Still, the episode allowed Sanders — and the progressive movement — to be seen by mainstream Democrats as the victim of party division for once, instead of as an instigating force.
Tom Steyer, one of Sanders’ primary opponents, jumped in on the “I like @BernieSanders” trend. Justice Democrats, the left-wing group that recruited Alexandria Ocasio-Cortez to Congress, launched a petition calling on Clinton to back the eventual nominee.
“Hillary Clinton has the right to support or oppose any candidate she wants and every right to express that sentiment publicly,” said Dan Pfeiffer, a past adviser to former President Barack Obama, of the primary. “But every Democrat should commit to supporting the nominee against Trump.”
A former Clinton 2016 aide said, “Bernie is far from my favorite candidate, but he has been crystal-clear that he’d back any nominee to the hilt — and with Trump in the White House, it is a travesty for any Democrat to suggest they’d behave otherwise.”
Clinton’s longtime spokesman, Nick Merrill, did damage control in the wake of the interview, saying on Twitter that “we all need to work our heart out for the nominee” and Clinton “won’t be any exception.”
But Clinton’s comments in the article were far from clear on that front: Asked if Sanders “gets the nomination, will you endorse and campaign for him?” she replied, “I’m not going to go there yet. We’re still in a very vigorous primary season.”
After pressure, Clinton tweeted on Tuesday night: “I thought everyone wanted my authentic, unvarnished views! But to be serious, the number one priority for our country and world is retiring Trump, and, as I always have, I will do whatever I can to support our nominee.“
David Brock, a longtime Clinton ally who founded a super PAC to support her in 2016, suggested it is difficult to know why she is weighing in now on Sanders.
“Hard to know about the timing, but the quotes were clearly going to come out in the middle of the primary,” he said. “I think she’s expressing a pretty widely held view of Sanders and especially some of his supporters, that they’re a negative force in the primary — routinely smearing the Democratic Party as corrupt, unfairly maligning the reputations of opponents, lying about their records.”
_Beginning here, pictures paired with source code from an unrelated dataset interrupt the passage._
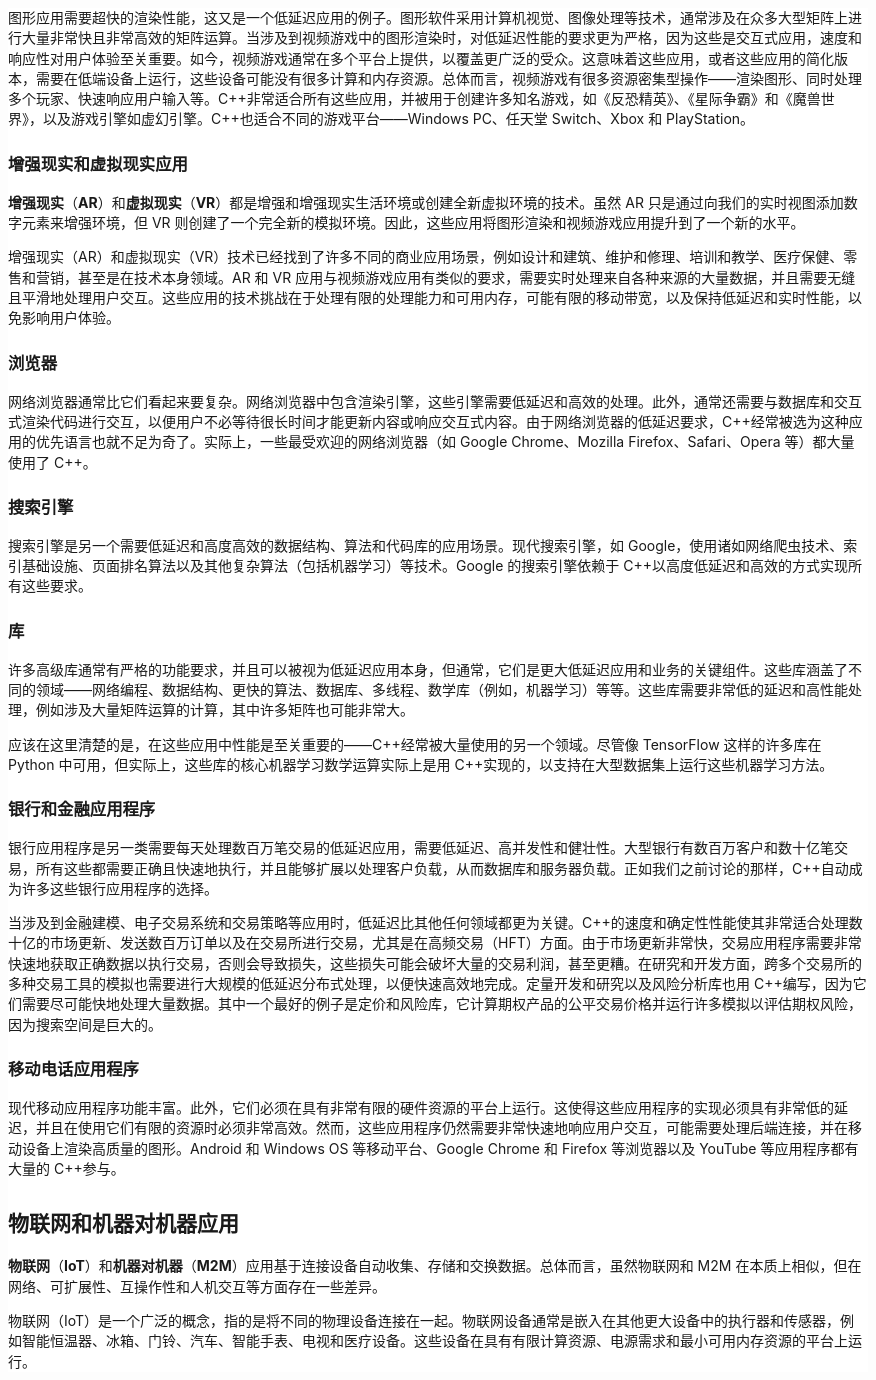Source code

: 图形应用需要超快的渲染性能，这又是一个低延迟应用的例子。图形软件采用计算机视觉、图像处理等技术，通常涉及在众多大型矩阵上进行大量非常快且非常高效的矩阵运算。当涉及到视频游戏中的图形渲染时，对低延迟性能的要求更为严格，因为这些是交互式应用，速度和响应性对用户体验至关重要。如今，视频游戏通常在多个平台上提供，以覆盖更广泛的受众。这意味着这些应用，或者这些应用的简化版本，需要在低端设备上运行，这些设备可能没有很多计算和内存资源。总体而言，视频游戏有很多资源密集型操作——渲染图形、同时处理多个玩家、快速响应用户输入等。C++非常适合所有这些应用，并被用于创建许多知名游戏，如《反恐精英》、《星际争霸》和《魔兽世界》，以及游戏引擎如虚幻引擎。C++也适合不同的游戏平台——Windows PC、任天堂 Switch、Xbox 和 PlayStation。

### 增强现实和虚拟现实应用

**增强现实**（**AR**）和**虚拟现实**（**VR**）都是增强和增强现实生活环境或创建全新虚拟环境的技术。虽然 AR 只是通过向我们的实时视图添加数字元素来增强环境，但 VR 则创建了一个完全新的模拟环境。因此，这些应用将图形渲染和视频游戏应用提升到了一个新的水平。

增强现实（AR）和虚拟现实（VR）技术已经找到了许多不同的商业应用场景，例如设计和建筑、维护和修理、培训和教学、医疗保健、零售和营销，甚至是在技术本身领域。AR 和 VR 应用与视频游戏应用有类似的要求，需要实时处理来自各种来源的大量数据，并且需要无缝且平滑地处理用户交互。这些应用的技术挑战在于处理有限的处理能力和可用内存，可能有限的移动带宽，以及保持低延迟和实时性能，以免影响用户体验。

### 浏览器

网络浏览器通常比它们看起来要复杂。网络浏览器中包含渲染引擎，这些引擎需要低延迟和高效的处理。此外，通常还需要与数据库和交互式渲染代码进行交互，以便用户不必等待很长时间才能更新内容或响应交互式内容。由于网络浏览器的低延迟要求，C++经常被选为这种应用的优先语言也就不足为奇了。实际上，一些最受欢迎的网络浏览器（如 Google Chrome、Mozilla Firefox、Safari、Opera 等）都大量使用了 C++。

### 搜索引擎

搜索引擎是另一个需要低延迟和高度高效的数据结构、算法和代码库的应用场景。现代搜索引擎，如 Google，使用诸如网络爬虫技术、索引基础设施、页面排名算法以及其他复杂算法（包括机器学习）等技术。Google 的搜索引擎依赖于 C++以高度低延迟和高效的方式实现所有这些要求。

### 库

许多高级库通常有严格的功能要求，并且可以被视为低延迟应用本身，但通常，它们是更大低延迟应用和业务的关键组件。这些库涵盖了不同的领域——网络编程、数据结构、更快的算法、数据库、多线程、数学库（例如，机器学习）等等。这些库需要非常低的延迟和高性能处理，例如涉及大量矩阵运算的计算，其中许多矩阵也可能非常大。

应该在这里清楚的是，在这些应用中性能是至关重要的——C++经常被大量使用的另一个领域。尽管像 TensorFlow 这样的许多库在 Python 中可用，但实际上，这些库的核心机器学习数学运算实际上是用 C++实现的，以支持在大型数据集上运行这些机器学习方法。

### 银行和金融应用程序

银行应用程序是另一类需要每天处理数百万笔交易的低延迟应用，需要低延迟、高并发性和健壮性。大型银行有数百万客户和数十亿笔交易，所有这些都需要正确且快速地执行，并且能够扩展以处理客户负载，从而数据库和服务器负载。正如我们之前讨论的那样，C++自动成为许多这些银行应用程序的选择。

当涉及到金融建模、电子交易系统和交易策略等应用时，低延迟比其他任何领域都更为关键。C++的速度和确定性性能使其非常适合处理数十亿的市场更新、发送数百万订单以及在交易所进行交易，尤其是在高频交易（HFT）方面。由于市场更新非常快，交易应用程序需要非常快速地获取正确数据以执行交易，否则会导致损失，这些损失可能会破坏大量的交易利润，甚至更糟。在研究和开发方面，跨多个交易所的多种交易工具的模拟也需要进行大规模的低延迟分布式处理，以便快速高效地完成。定量开发和研究以及风险分析库也用 C++编写，因为它们需要尽可能快地处理大量数据。其中一个最好的例子是定价和风险库，它计算期权产品的公平交易价格并运行许多模拟以评估期权风险，因为搜索空间是巨大的。

### 移动电话应用程序

现代移动应用程序功能丰富。此外，它们必须在具有非常有限的硬件资源的平台上运行。这使得这些应用程序的实现必须具有非常低的延迟，并且在使用它们有限的资源时必须非常高效。然而，这些应用程序仍然需要非常快速地响应用户交互，可能需要处理后端连接，并在移动设备上渲染高质量的图形。Android 和 Windows OS 等移动平台、Google Chrome 和 Firefox 等浏览器以及 YouTube 等应用程序都有大量的 C++参与。

## 物联网和机器对机器应用

**物联网**（**IoT**）和**机器对机器**（**M2M**）应用基于连接设备自动收集、存储和交换数据。总体而言，虽然物联网和 M2M 在本质上相似，但在网络、可扩展性、互操作性和人机交互等方面存在一些差异。

物联网（IoT）是一个广泛的概念，指的是将不同的物理设备连接在一起。物联网设备通常是嵌入在其他更大设备中的执行器和传感器，例如智能恒温器、冰箱、门铃、汽车、智能手表、电视和医疗设备。这些设备在具有有限计算资源、电源需求和最小可用内存资源的平台上运行。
Sanders’ grassroots supporters likewise express the sense that Clinton’s comments show that she looks down on them. They grate at the term “Bernie Bros,” which she used in her interview, especially at a time when some of Sanders’ most well-known supporters are women of color such as Ocasio-Cortez and Rep. Ilhan Omar.
And many feel the outrage over his supporters is manufactured. According to Google Trends, the term “Bernie Bros” was searched most frequently in 2016 around the Iowa caucuses, which Sanders narrowly lost to Clinton, and the New Hampshire primary, in which he defeated her by more than 20 percentage points. This year, the term has been searched most in recent days as well as immediately after he entered the primary in February.
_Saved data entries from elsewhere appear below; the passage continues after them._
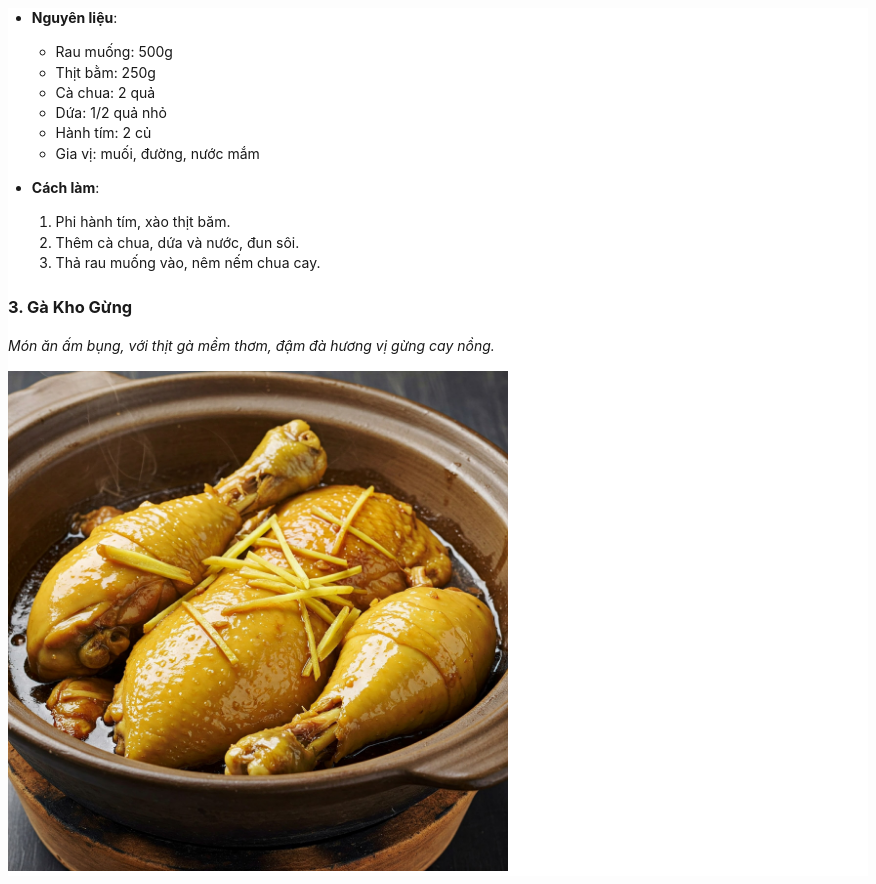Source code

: - **Nguyên liệu**:  
  - Rau muống: 500g  
  - Thịt bằm: 250g  
  - Cà chua: 2 quả  
  - Dứa: 1/2 quả nhỏ  
  - Hành tím: 2 củ  
  - Gia vị: muối, đường, nước mắm  

- **Cách làm**:  
  1. Phi hành tím, xào thịt băm.  
  2. Thêm cà chua, dứa và nước, đun sôi.  
  3. Thả rau muống vào, nêm nếm chua cay.

### 3. Gà Kho Gừng
*Món ăn ấm bụng, với thịt gà mềm thơm, đậm đà hương vị gừng cay nồng.*

<img src="images/thuc-don-bua-toi-rau-muong-thinh-soan/ga-kho-gung.jpeg" height="500" alt="Gà Kho Gừng">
In a call with staff Tuesday, Jayapal urged Sanders’ campaign to stay positive and ignore attacks, according to people on the line. She said “strength emerges in times of crisis,” and talked about why she came to support Sanders.
It remains to be seen whether or for how long the Vermont senator’s team can listen to Jayapal, however, when many in his world feel that they are held to a double standard. After thanking Sanders on Twitter Monday night for his apology, Biden’s campaign is now texting supporters that “Sanders’ campaign has unleashed a barrage of negative attacks” and asking them to donate.
“We’ve got to focus on beating Donald Trump, and we’ve got to keep our eyes on the prize,” Sanders surrogate Abdul El-Sayed told POLITICO. “Any conversation or argument that isn’t helping us do that isn’t worth any of our time.”